REPUBLIKA.CO.ID, BETHLEHEM -- Warga Palestina yang tinggal di kamp-kamp pengungsian mengungkapkan kekhawatiran mereka atas ancaman AS yang akan mengurangi dana bantuan yang dikelola PBB untuk Pengungsi Palestina (UNRWA).
Dilansir Aljazirah, Kamis (11/1), selama hampir 70 tahun, UNRWA telah menjadi jalur kehidupan bagi lebih dari lima juta pengungsi Palestina yang terdaftar di wilayah-wilayah pendudukan dan negara-negara tetangga. Badan itu menawarkan dukungan dalam penyediaan makanan, akses terhadap pendidikan, perawatan kesehatan, layanan sosial dan pekerjaan.
"Hari ini, lebih dari dua pertiga pengungsi adalah anak-anak yang pergi ke sekolah UNRWA. Jika sekolah ditutup, akan ada masalah besar," ujar Salah Arjameh (44 tahun).
Arjameha dalah salah seorang pengungsi yang tinggal di kamp pengungsi Aida di luar Bethlehem. Ayah empat orang anak ini mengatakan UNRWA adalah institusi yang berfungsi menjaga para pengungsi.
UNRWA juga merupakan saksi utama peristiwa Nakba. Ia berharap UNRWA tetap hadir sampai masalah pengungsi diselesaikan dengan adil dan para pengungsi kembali ke desa asal mereka.
Menurutnya, jika UNRWA menghentikan operasinya, maka akan ada revolusi nyata melawan Otoritas Palestina. Ini dikarenakan selama 25 tahun terakhir, UNRWA telah menurunkan layanannya.
"Saya memprediksi juga akan ada gerakan terorganisir melawan pendudukan Israel," ujar pria yang bertahun-tahun tinggal di kamp pengungsian ini.
Ia menambahkan isu pengungsi adalah permasalahan sensitif sehingga tidak dapat diatasi dengan mengakhiri layanan UNRWA. "Jika layanan berhenti, akan ada revolusi. Pemberontakan Palestina dimulai di kamp-kamp pengungsi di Yordania dan Suriah, dan ini akan terjadi lagi," katanya.
Pengungsi Aida dan Dheisheh di kota Bethlehem yang diduduki di Tepi Barat berasal dari desa-desa Palestina yang telah dibersihkan secara etnis selama pendirian Israel pada 1948, yang dikenal oleh orang Palestina sebagai peristiwa Nakba.

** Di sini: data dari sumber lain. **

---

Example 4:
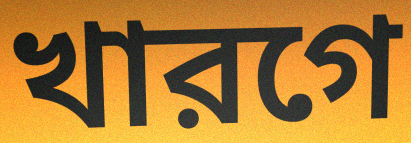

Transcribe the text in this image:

খারগে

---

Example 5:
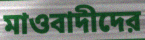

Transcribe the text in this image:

মাওবাদীদের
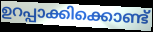
ഉറപ്പാക്കിക്കൊണ്ട്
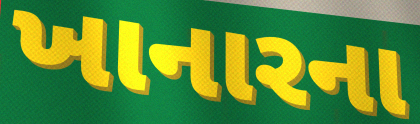
ખાનારના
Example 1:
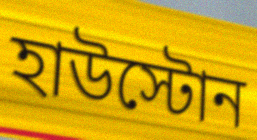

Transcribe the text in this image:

হাউস্টোন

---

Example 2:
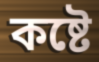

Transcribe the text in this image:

কষ্টে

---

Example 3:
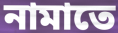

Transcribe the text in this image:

নামাতে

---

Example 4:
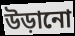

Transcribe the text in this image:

উড়ানো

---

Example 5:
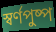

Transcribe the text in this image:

স্বর্ণপুষ্প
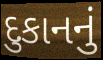
દુકાનનું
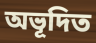
অভূদিত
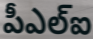
పీఎల్ఐ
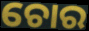
ଚୋର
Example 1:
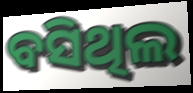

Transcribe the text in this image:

ବସିଥିଲ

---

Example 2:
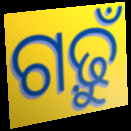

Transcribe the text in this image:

ଗଢ଼ୁଁ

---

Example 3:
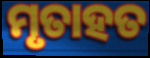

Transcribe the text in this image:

ମୃତାହତ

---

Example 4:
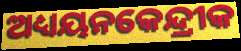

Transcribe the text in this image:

ଅଧ୍ୟୟନକେନ୍ଦ୍ରୀକ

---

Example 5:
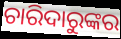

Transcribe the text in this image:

ଚାରିଦାରୁଙ୍କର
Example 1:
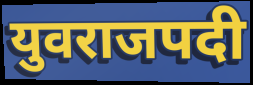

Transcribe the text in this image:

युवराजपदी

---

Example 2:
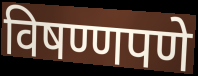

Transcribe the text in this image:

विषण्णपणे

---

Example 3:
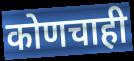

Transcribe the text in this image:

कोणचाही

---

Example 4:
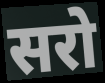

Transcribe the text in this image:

सरो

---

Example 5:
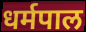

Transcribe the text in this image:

धर्मपाल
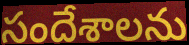
సందేశాలను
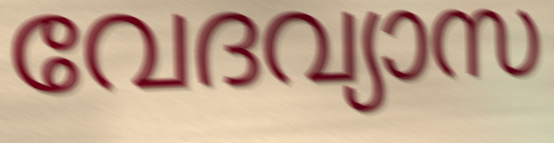
വേദവ്യാസ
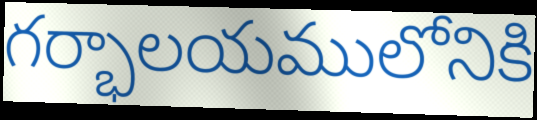
గర్భాలయములోనికి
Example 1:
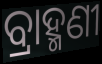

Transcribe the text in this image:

ବ୍ରାହ୍ମଣୀ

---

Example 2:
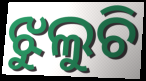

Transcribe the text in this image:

ଝୁଲୁଚି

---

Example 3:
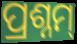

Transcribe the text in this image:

ପ୍ରଶ୍ନମ୍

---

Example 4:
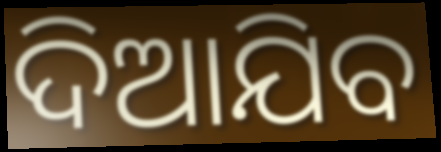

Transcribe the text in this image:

ଦିଆଯିବ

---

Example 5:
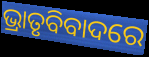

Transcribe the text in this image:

ଭ୍ରାତୃବିବାଦରେ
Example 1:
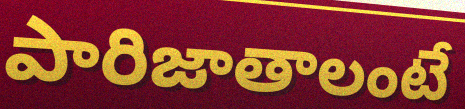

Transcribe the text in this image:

పారిజాతాలంటే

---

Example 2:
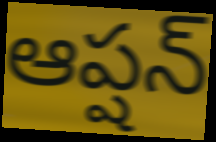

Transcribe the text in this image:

ఆప్షన్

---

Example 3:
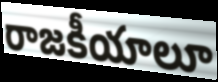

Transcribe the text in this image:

రాజకీయాలూ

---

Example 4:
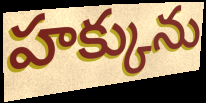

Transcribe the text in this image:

హక్కును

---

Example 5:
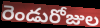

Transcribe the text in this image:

రెండురోజుల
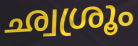
ഛ്വശ്രൂം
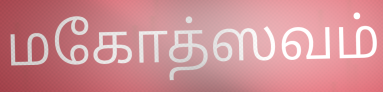
மகோத்ஸவம்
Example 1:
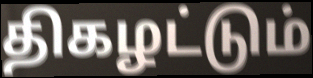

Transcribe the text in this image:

திகழட்டும்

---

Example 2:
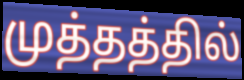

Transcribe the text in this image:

முத்தத்தில்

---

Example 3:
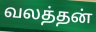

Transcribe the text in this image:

வலத்தன்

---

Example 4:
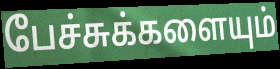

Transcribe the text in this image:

பேச்சுக்களையும்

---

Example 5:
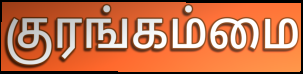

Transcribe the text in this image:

குரங்கம்மை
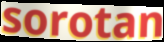
sorotan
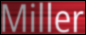
Miller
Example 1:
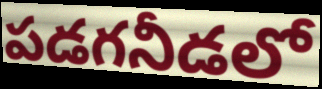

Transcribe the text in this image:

పడగనీడలో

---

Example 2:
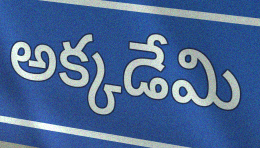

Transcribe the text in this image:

Yazan Muhammad Sabri (18), pengungsi yamg tinggal di Dheisheh juga mengatakan jika bantuan kepada UNRWA dihilangkan, maka tdak akan ada pendidikan, perawatan kesehatan serta sanitasi. "Semuanya akan hilang," ujar siswa SMA ini.
Hal serupa disampaikan Shukri Ali al-Laham (24). Ia mengatakan harus ada perlawanan terhadap keputusan ini. Menurutnya, mayoritas pengungsi tidak memiliki uang sehingga layanan UNRWA begitu penting karena banyak orang yang membutuhkannya.
"Tidak ada pekerjaan. Ada pengangguran dan kemiskinan," katanya.
AS adalah penyumbang terbesar untuk UNRWA. Pada 2016, AS menyumbangkan lebih dari 364 juta dolar AS ke badan tersebut. AS juga menyediakan dana bagi Otoritas Palestina sekitar 400 juta dolar AS per tahun.
Namun, pada 3 Januari, kurang dari sebulan setelah Trump mengakui Yerusalem sebagai ibu kota Israel, Trump mengancam akan memotong bantuan kepada orang-orang Palestina. Walaupun pemotongan bantuan ini belum diimplementasikan, namun ucapan Trump menimbulkan kekhawatiran bagi nasib jutaan pengungsi Palestina.
Juru bicara UNRWA Chris Gunness mengatakan UNRWA diberi tahu saat ini belum ada keputusan yang diambil. "Saya yakin ketidakpastian ini kemungkinan akan berlanjut selama beberapa pekan lagi," tambah Gunness.